• _Task item_: Take every line containing "München" out of the records.

(Extracted page text data)

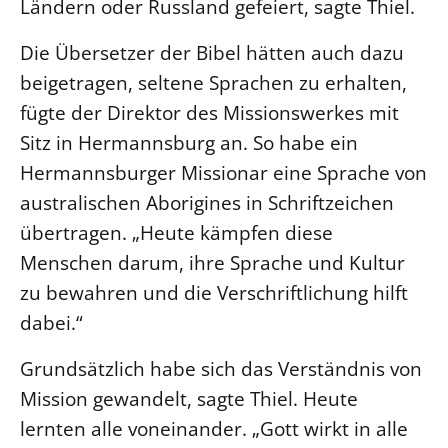
Ländern oder Russland gefeiert, sagte Thiel.
Öffentlichkeitsarbeit
Die Übersetzer der Bibel hätten auch dazu
Personalausschuss
beigetragen, seltene Sprachen zu erhalten,
Projektmanagement
fügte der Direktor des Missionswerkes mit
Recht
Sitz in Hermannsburg an. So habe ein
Terminstundenplaner
Hermannsburger Missionar eine Sprache von
australischen Aborigines in Schriftzeichen
übertragen. „Heute kämpfen diese
Menschen darum, ihre Sprache und Kultur
zu bewahren und die Verschriftlichung hilft
dabei.“
Grundsätzlich habe sich das Verständnis von
Mission gewandelt, sagte Thiel. Heute
lernten alle voneinander. „Gott wirkt in alle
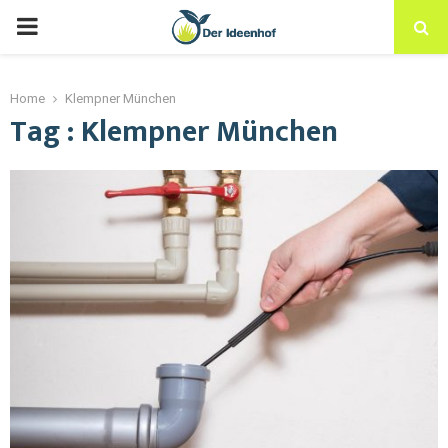
Home
Klempner München
Tag : Klempner München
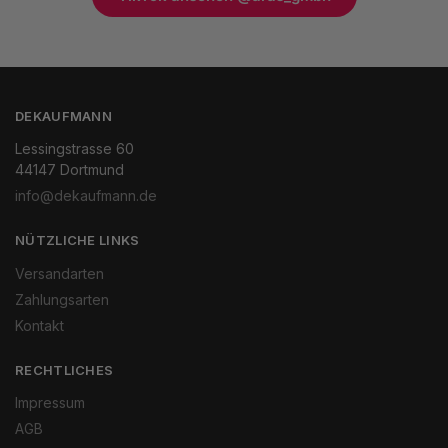
DEKAUFMANN
Lessingstrasse 60
44147 Dortmund
info@dekaufmann.de
NÜTZLICHE LINKS
Versandarten
Zahlungsarten
Kontakt
RECHTLICHES
Impressum
AGB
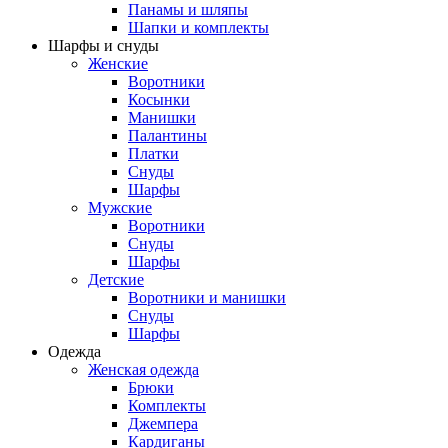
Панамы и шляпы
Шапки и комплекты
Шарфы и снуды
Женские
Воротники
Косынки
Манишки
Палантины
Платки
Снуды
Шарфы
Мужские
Воротники
Снуды
Шарфы
Детские
Воротники и манишки
Снуды
Шарфы
Одежда
Женская одежда
Брюки
Комплекты
Джемпера
Кардиганы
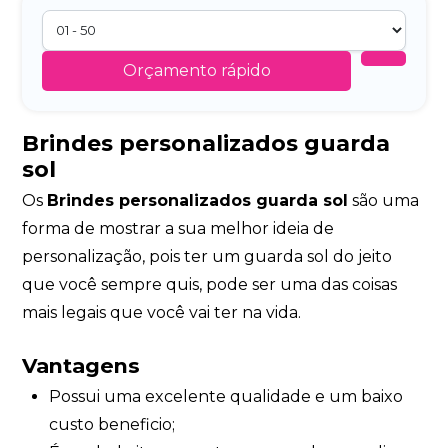
Orçamento rápido
Brindes personalizados guarda
sol
Os
Brindes personalizados guarda sol
são uma
forma de mostrar a sua melhor ideia de
personalização, pois ter um guarda sol do jeito
que você sempre quis, pode ser uma das coisas
mais legais que você vai ter na vida.
Vantagens
Possui uma excelente qualidade e um baixo
custo beneficio;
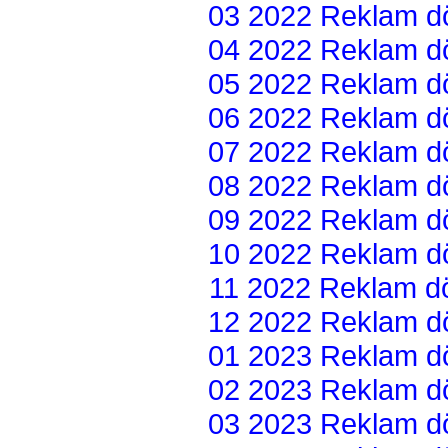
03 2022 Reklam dön
04 2022 Reklam dön
05 2022 Reklam dön
06 2022 Reklam dön
07 2022 Reklam dön
08 2022 Reklam dön
09 2022 Reklam dön
10 2022 Reklam dön
11 2022 Reklam dön
12 2022 Reklam dön
01 2023 Reklam dön
02 2023 Reklam dön
03 2023 Reklam dön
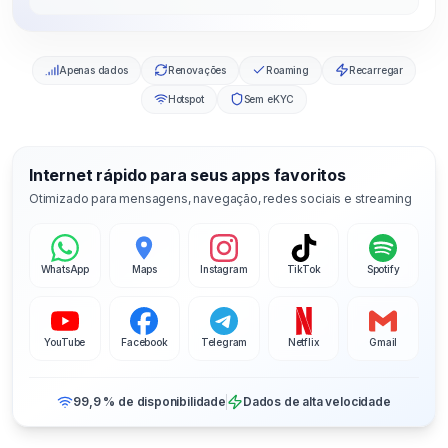
Apenas dados
Renovações
Roaming
Recarregar
Hotspot
Sem eKYC
Internet rápido para seus apps favoritos
Otimizado para mensagens, navegação, redes sociais e streaming
WhatsApp
Maps
Instagram
TikTok
Spotify
YouTube
Facebook
Telegram
Netflix
Gmail
99,9 % de disponibilidade
Dados de alta velocidade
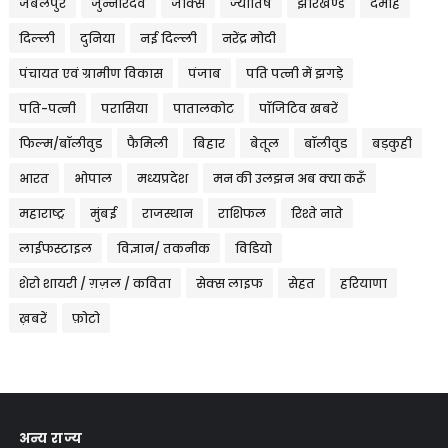
जबलपुर
जुन्नारदेव
जोक्स
ज्योतिष
झारखण्ड
दमोह
दिल्ली
दुनिया
नई दिल्ली
नरेंद्र मोदी
पंचायत एवं ग्रामीण विकास
पंजाब
पति पत्नी में झगड़े
पति-पत्नी
परासिया
पातालकोट
पॉजिटिव खबरें
फिल्म/बॉलीवुड
फैमिली
बिहार
बेतूल
बॉलीवुड
बड़कुही
भारत
भोपाल
मध्यप्रदेश
मन की उलझन अब क्या करूँ
महाराष्ट्र
मुंबई
राजस्थान
राशिफल
रिश्ते नाते
लाईफस्टाइल
विज्ञान/ तकनीक
विडियो
शेरो शायरी / ग़ज़ल / कविता
सेक्स लाइफ
सेहत
हरियाणा
ख़बरें
फ़ोटो
अन्य राज्य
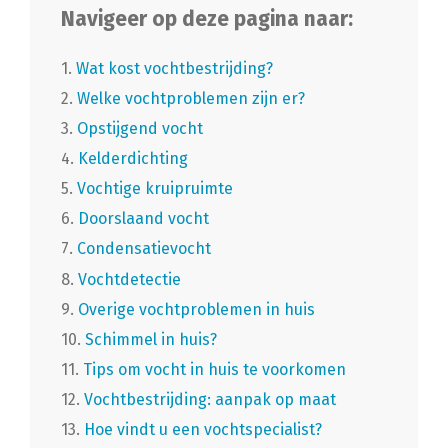
Navigeer op deze pagina naar:
1.
Wat kost vochtbestrijding?
2.
Welke vochtproblemen zijn er?
3.
Opstijgend vocht
4.
Kelderdichting
5.
Vochtige kruipruimte
6.
Doorslaand vocht
7.
Condensatievocht
8.
Vochtdetectie
9.
Overige vochtproblemen in huis
10.
Schimmel in huis?
11.
Tips om vocht in huis te voorkomen
12.
Vochtbestrijding: aanpak op maat
13.
Hoe vindt u een vochtspecialist?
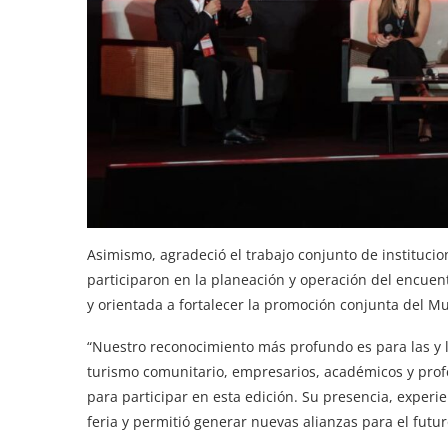
Asimismo, agradeció el trabajo conjunto de instituci
participaron en la planeación y operación del encuen
y orientada a fortalecer la promoción conjunta del 
“Nuestro reconocimiento más profundo es para las y 
turismo comunitario, empresarios, académicos y profes
para participar en esta edición. Su presencia, experi
feria y permitió generar nuevas alianzas para el futur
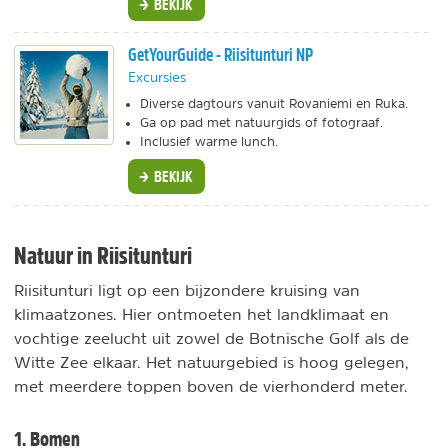
BEKIJK
GetYourGuide - Riisitunturi NP
Excursies
Diverse dagtours vanuit Rovaniemi en Ruka.
Ga op pad met natuurgids of fotograaf.
Inclusief warme lunch.
BEKIJK
Natuur in Riisitunturi
Riisitunturi ligt op een bijzondere kruising van
klimaatzones. Hier ontmoeten het landklimaat en
vochtige zeelucht uit zowel de Botnische Golf als de
Witte Zee elkaar. Het natuurgebied is hoog gelegen,
met meerdere toppen boven de vierhonderd meter.
1. Bomen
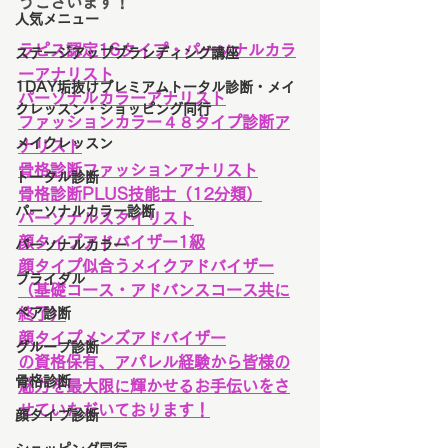
うございます！
人気メニュー
ラピス認定16タイプ・パーソナルカラ
ステージアップブランディング講座
ーアナリスト
1DAY垢抜けプレミアムトータル診断・メイ
パーソナルカラーアナリスト
クレッスン・ショッピング同行
ファッションカラー４８タイプ診断ア
メイクレッスン
ナリスト
骨格診断ファッションアナリスト
トータル診断
骨格診断PLUS技能士（12分類）
パーソナルカラー診断
パーソナルスタイリスト
顔タイプアドバイザー1級
パーソナルカラー
顔タイプ似合うメイクアドバイザー
ブライダル
（基礎コース・アドバンスコース共に
ペア診断
終了）
顔タイプメンズアドバイザー
グループ診断
の資格保有、アパレル経験から皆様の
骨格診断
魅力を最大限に輝かせるお手伝いをさ
せていただいております！
顔タイプ診断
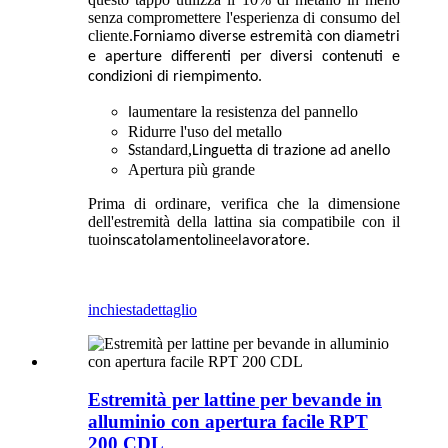
senza compromettere l'esperienza di consumo del
cliente.
Forniamo diverse estremità con diametri
e aperture differenti per diversi contenuti e
condizioni di riempimento.
aumentare la resistenza del pannello
I
Ridurre l'uso del metallo
standard,
S
Linguetta di trazione ad anello
Apertura più grande
Prima di ordinare, verifica che la dimensione
dell'estremità della lattina sia compatibile con il
tuo
linee
.
inscatolamento
lavoratore
inchiesta
dettaglio
Estremità per lattine per bevande in
alluminio con apertura facile RPT
200 CDL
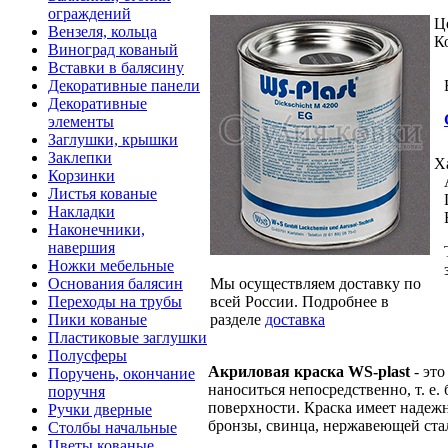
ограждений
Ц
Вензеля, кольца
К
Виноград кованый
Вставки в балясину
Декоративные панели
Декоративные
элементы
Заглушки, крышки
Заклепки
Х
Корзинки
Листья кованые
Накладки
Наконечники,
навершия
Ножки мебельные
Мы осуществляем доставку по
Основания балясин
всей России. Подробнее в
Переходы на трубы
разделе
доставка
Пики кованые
Пластиковые заглушки
Полусферы
Акриловая краска WS-plast
- эт
Поручень, окончание
наноситься непосредственно, т. е.
поручня
поверхности. Краска имеет надеж
Ручки дверные
бронзы, свинца, нержавеющей стал
Столбы начальные
Цветы кованые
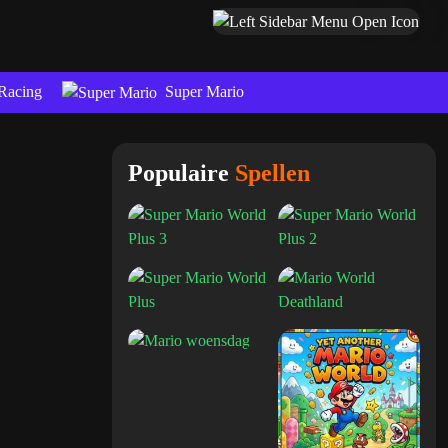
Racing
Super Mario
Populaire
Spellen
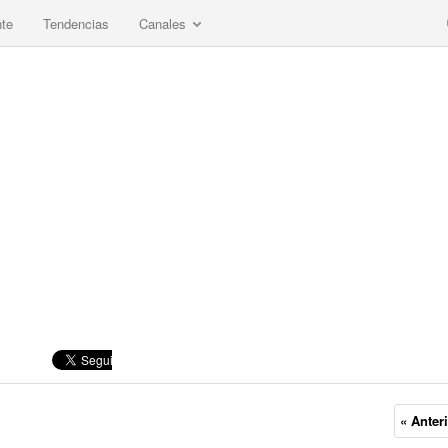
nte
Tendencias
Canales
« Anter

• _Completed task_:
Klempner München
Tag : Klempner München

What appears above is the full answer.